-- Saved entries --
##############################

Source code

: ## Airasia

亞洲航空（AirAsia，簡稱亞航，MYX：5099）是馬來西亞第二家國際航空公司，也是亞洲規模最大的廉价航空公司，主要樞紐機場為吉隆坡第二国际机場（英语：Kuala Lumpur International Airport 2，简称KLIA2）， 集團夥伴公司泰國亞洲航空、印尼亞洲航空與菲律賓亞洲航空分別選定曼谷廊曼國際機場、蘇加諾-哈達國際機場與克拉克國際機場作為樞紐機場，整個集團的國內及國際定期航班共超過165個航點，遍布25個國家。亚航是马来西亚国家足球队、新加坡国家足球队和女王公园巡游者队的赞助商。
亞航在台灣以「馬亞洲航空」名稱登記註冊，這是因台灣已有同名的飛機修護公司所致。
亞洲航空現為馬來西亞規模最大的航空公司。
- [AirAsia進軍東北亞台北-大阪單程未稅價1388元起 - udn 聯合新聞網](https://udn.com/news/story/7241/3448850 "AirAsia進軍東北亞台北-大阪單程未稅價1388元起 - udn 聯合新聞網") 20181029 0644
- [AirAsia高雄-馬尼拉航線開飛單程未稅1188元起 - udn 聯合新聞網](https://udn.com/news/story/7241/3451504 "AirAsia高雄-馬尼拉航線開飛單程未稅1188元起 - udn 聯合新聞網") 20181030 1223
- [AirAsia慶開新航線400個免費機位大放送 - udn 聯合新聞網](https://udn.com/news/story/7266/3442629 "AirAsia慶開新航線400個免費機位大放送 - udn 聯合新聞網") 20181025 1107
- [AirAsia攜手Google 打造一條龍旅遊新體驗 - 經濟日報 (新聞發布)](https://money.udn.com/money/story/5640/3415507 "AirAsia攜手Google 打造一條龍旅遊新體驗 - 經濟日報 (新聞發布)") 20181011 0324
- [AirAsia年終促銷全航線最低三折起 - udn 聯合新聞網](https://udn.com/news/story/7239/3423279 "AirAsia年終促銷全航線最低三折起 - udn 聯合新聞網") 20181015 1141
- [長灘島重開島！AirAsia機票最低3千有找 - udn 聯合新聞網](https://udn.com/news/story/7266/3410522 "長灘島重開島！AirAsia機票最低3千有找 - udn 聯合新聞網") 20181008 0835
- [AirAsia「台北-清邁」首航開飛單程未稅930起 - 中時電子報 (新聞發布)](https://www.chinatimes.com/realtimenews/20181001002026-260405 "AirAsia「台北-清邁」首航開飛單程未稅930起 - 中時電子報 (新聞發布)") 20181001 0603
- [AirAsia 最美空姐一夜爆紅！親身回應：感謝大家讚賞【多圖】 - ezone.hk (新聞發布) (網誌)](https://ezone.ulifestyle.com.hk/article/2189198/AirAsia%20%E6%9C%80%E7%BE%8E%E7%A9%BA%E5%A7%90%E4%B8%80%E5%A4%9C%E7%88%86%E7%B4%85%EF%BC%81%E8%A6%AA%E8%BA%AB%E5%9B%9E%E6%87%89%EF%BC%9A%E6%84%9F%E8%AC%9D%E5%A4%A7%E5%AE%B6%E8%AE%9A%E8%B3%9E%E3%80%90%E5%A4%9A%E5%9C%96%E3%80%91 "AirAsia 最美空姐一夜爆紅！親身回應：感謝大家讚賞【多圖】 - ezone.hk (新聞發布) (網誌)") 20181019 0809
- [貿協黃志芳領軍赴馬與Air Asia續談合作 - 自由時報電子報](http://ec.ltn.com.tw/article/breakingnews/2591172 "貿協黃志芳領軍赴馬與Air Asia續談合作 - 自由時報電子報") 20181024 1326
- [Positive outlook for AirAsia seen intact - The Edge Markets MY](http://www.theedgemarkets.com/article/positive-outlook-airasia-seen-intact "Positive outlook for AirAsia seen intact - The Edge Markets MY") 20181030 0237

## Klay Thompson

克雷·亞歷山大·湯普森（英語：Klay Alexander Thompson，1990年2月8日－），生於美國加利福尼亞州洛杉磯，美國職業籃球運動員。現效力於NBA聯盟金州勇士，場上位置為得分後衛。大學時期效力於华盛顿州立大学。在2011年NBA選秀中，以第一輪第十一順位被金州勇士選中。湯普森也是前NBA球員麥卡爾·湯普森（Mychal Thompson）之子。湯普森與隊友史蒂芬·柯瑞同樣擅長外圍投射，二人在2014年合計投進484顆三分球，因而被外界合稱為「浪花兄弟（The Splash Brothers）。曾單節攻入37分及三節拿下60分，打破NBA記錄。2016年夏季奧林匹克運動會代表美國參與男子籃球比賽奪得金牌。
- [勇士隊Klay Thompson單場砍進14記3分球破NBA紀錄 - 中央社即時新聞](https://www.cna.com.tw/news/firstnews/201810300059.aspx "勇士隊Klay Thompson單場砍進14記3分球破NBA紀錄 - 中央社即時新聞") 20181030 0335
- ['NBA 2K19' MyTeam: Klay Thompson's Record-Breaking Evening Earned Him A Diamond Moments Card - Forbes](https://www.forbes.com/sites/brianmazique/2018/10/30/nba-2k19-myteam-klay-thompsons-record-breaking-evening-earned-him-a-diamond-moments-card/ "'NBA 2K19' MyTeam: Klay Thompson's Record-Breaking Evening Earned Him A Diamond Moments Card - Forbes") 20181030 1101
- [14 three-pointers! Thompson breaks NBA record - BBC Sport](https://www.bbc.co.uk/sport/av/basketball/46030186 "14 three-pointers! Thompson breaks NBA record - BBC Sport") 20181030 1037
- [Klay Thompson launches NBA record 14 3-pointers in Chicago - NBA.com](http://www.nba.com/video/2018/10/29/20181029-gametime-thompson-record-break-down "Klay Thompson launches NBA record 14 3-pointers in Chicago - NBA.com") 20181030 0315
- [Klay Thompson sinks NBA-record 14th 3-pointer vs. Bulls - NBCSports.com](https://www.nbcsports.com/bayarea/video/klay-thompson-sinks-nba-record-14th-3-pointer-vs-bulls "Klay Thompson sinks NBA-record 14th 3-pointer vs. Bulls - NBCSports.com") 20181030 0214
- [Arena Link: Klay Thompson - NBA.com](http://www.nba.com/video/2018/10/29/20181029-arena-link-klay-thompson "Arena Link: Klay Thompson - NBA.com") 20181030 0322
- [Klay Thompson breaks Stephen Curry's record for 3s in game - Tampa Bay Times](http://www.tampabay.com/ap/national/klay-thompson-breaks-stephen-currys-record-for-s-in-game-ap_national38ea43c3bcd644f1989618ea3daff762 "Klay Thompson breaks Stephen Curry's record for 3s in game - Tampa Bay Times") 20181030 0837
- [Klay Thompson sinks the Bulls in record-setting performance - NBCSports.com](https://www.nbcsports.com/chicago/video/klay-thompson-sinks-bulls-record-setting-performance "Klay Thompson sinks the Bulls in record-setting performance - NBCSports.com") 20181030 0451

##############################

-- Exercise prompt --
Retype every one of the lines above character for character.

-- Task result --
Source code

: ## Airasia

亞洲航空（AirAsia，簡稱亞航，MYX：5099）是馬來西亞第二家國際航空公司，也是亞洲規模最大的廉价航空公司，主要樞紐機場為吉隆坡第二国际机場（英语：Kuala Lumpur International Airport 2，简称KLIA2）， 集團夥伴公司泰國亞洲航空、印尼亞洲航空與菲律賓亞洲航空分別選定曼谷廊曼國際機場、蘇加諾-哈達國際機場與克拉克國際機場作為樞紐機場，整個集團的國內及國際定期航班共超過165個航點，遍布25個國家。亚航是马来西亚国家足球队、新加坡国家足球队和女王公园巡游者队的赞助商。
亞航在台灣以「馬亞洲航空」名稱登記註冊，這是因台灣已有同名的飛機修護公司所致。
亞洲航空現為馬來西亞規模最大的航空公司。
- [AirAsia進軍東北亞台北-大阪單程未稅價1388元起 - udn 聯合新聞網](https://udn.com/news/story/7241/3448850 "AirAsia進軍東北亞台北-大阪單程未稅價1388元起 - udn 聯合新聞網") 20181029 0644
- [AirAsia高雄-馬尼拉航線開飛單程未稅1188元起 - udn 聯合新聞網](https://udn.com/news/story/7241/3451504 "AirAsia高雄-馬尼拉航線開飛單程未稅1188元起 - udn 聯合新聞網") 20181030 1223
- [AirAsia慶開新航線400個免費機位大放送 - udn 聯合新聞網](https://udn.com/news/story/7266/3442629 "AirAsia慶開新航線400個免費機位大放送 - udn 聯合新聞網") 20181025 1107
- [AirAsia攜手Google 打造一條龍旅遊新體驗 - 經濟日報 (新聞發布)](https://money.udn.com/money/story/5640/3415507 "AirAsia攜手Google 打造一條龍旅遊新體驗 - 經濟日報 (新聞發布)") 20181011 0324
- [AirAsia年終促銷全航線最低三折起 - udn 聯合新聞網](https://udn.com/news/story/7239/3423279 "AirAsia年終促銷全航線最低三折起 - udn 聯合新聞網") 20181015 1141
- [長灘島重開島！AirAsia機票最低3千有找 - udn 聯合新聞網](https://udn.com/news/story/7266/3410522 "長灘島重開島！AirAsia機票最低3千有找 - udn 聯合新聞網") 20181008 0835
- [AirAsia「台北-清邁」首航開飛單程未稅930起 - 中時電子報 (新聞發布)](https://www.chinatimes.com/realtimenews/20181001002026-260405 "AirAsia「台北-清邁」首航開飛單程未稅930起 - 中時電子報 (新聞發布)") 20181001 0603
- [AirAsia 最美空姐一夜爆紅！親身回應：感謝大家讚賞【多圖】 - ezone.hk (新聞發布) (網誌)](https://ezone.ulifestyle.com.hk/article/2189198/AirAsia%20%E6%9C%80%E7%BE%8E%E7%A9%BA%E5%A7%90%E4%B8%80%E5%A4%9C%E7%88%86%E7%B4%85%EF%BC%81%E8%A6%AA%E8%BA%AB%E5%9B%9E%E6%87%89%EF%BC%9A%E6%84%9F%E8%AC%9D%E5%A4%A7%E5%AE%B6%E8%AE%9A%E8%B3%9E%E3%80%90%E5%A4%9A%E5%9C%96%E3%80%91 "AirAsia 最美空姐一夜爆紅！親身回應：感謝大家讚賞【多圖】 - ezone.hk (新聞發布) (網誌)") 20181019 0809
- [貿協黃志芳領軍赴馬與Air Asia續談合作 - 自由時報電子報](http://ec.ltn.com.tw/article/breakingnews/2591172 "貿協黃志芳領軍赴馬與Air Asia續談合作 - 自由時報電子報") 20181024 1326
- [Positive outlook for AirAsia seen intact - The Edge Markets MY](http://www.theedgemarkets.com/article/positive-outlook-airasia-seen-intact "Positive outlook for AirAsia seen intact - The Edge Markets MY") 20181030 0237

## Klay Thompson

克雷·亞歷山大·湯普森（英語：Klay Alexander Thompson，1990年2月8日－），生於美國加利福尼亞州洛杉磯，美國職業籃球運動員。現效力於NBA聯盟金州勇士，場上位置為得分後衛。大學時期效力於华盛顿州立大学。在2011年NBA選秀中，以第一輪第十一順位被金州勇士選中。湯普森也是前NBA球員麥卡爾·湯普森（Mychal Thompson）之子。湯普森與隊友史蒂芬·柯瑞同樣擅長外圍投射，二人在2014年合計投進484顆三分球，因而被外界合稱為「浪花兄弟（The Splash Brothers）。曾單節攻入37分及三節拿下60分，打破NBA記錄。2016年夏季奧林匹克運動會代表美國參與男子籃球比賽奪得金牌。
- [勇士隊Klay Thompson單場砍進14記3分球破NBA紀錄 - 中央社即時新聞](https://www.cna.com.tw/news/firstnews/201810300059.aspx "勇士隊Klay Thompson單場砍進14記3分球破NBA紀錄 - 中央社即時新聞") 20181030 0335
- ['NBA 2K19' MyTeam: Klay Thompson's Record-Breaking Evening Earned Him A Diamond Moments Card - Forbes](https://www.forbes.com/sites/brianmazique/2018/10/30/nba-2k19-myteam-klay-thompsons-record-breaking-evening-earned-him-a-diamond-moments-card/ "'NBA 2K19' MyTeam: Klay Thompson's Record-Breaking Evening Earned Him A Diamond Moments Card - Forbes") 20181030 1101
- [14 three-pointers! Thompson breaks NBA record - BBC Sport](https://www.bbc.co.uk/sport/av/basketball/46030186 "14 three-pointers! Thompson breaks NBA record - BBC Sport") 20181030 1037
- [Klay Thompson launches NBA record 14 3-pointers in Chicago - NBA.com](http://www.nba.com/video/2018/10/29/20181029-gametime-thompson-record-break-down "Klay Thompson launches NBA record 14 3-pointers in Chicago - NBA.com") 20181030 0315
- [Klay Thompson sinks NBA-record 14th 3-pointer vs. Bulls - NBCSports.com](https://www.nbcsports.com/bayarea/video/klay-thompson-sinks-nba-record-14th-3-pointer-vs-bulls "Klay Thompson sinks NBA-record 14th 3-pointer vs. Bulls - NBCSports.com") 20181030 0214
- [Arena Link: Klay Thompson - NBA.com](http://www.nba.com/video/2018/10/29/20181029-arena-link-klay-thompson "Arena Link: Klay Thompson - NBA.com") 20181030 0322
- [Klay Thompson breaks Stephen Curry's record for 3s in game - Tampa Bay Times](http://www.tampabay.com/ap/national/klay-thompson-breaks-stephen-currys-record-for-s-in-game-ap_national38ea43c3bcd644f1989618ea3daff762 "Klay Thompson breaks Stephen Curry's record for 3s in game - Tampa Bay Times") 20181030 0837
- [Klay Thompson sinks the Bulls in record-setting performance - NBCSports.com](https://www.nbcsports.com/chicago/video/klay-thompson-sinks-bulls-record-setting-performance "Klay Thompson sinks the Bulls in record-setting performance - NBCSports.com") 20181030 0451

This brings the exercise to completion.